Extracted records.

◇ ◇ ◇ ◇ ◇ ◇ ◇

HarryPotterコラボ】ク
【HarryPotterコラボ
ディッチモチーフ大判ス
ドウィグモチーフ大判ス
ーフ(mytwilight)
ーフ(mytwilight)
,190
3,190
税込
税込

◇ ◇ ◇ ◇ ◇ ◇ ◇

AIM OF THE TASK. Would you transcribe every entry exactly, leaving nothing out?

EXERCISE SOLUTION.
HarryPotterコラボ】ク
【HarryPotterコラボ
ディッチモチーフ大判ス
ドウィグモチーフ大判ス
ーフ(mytwilight)
ーフ(mytwilight)
,190
3,190
税込
税込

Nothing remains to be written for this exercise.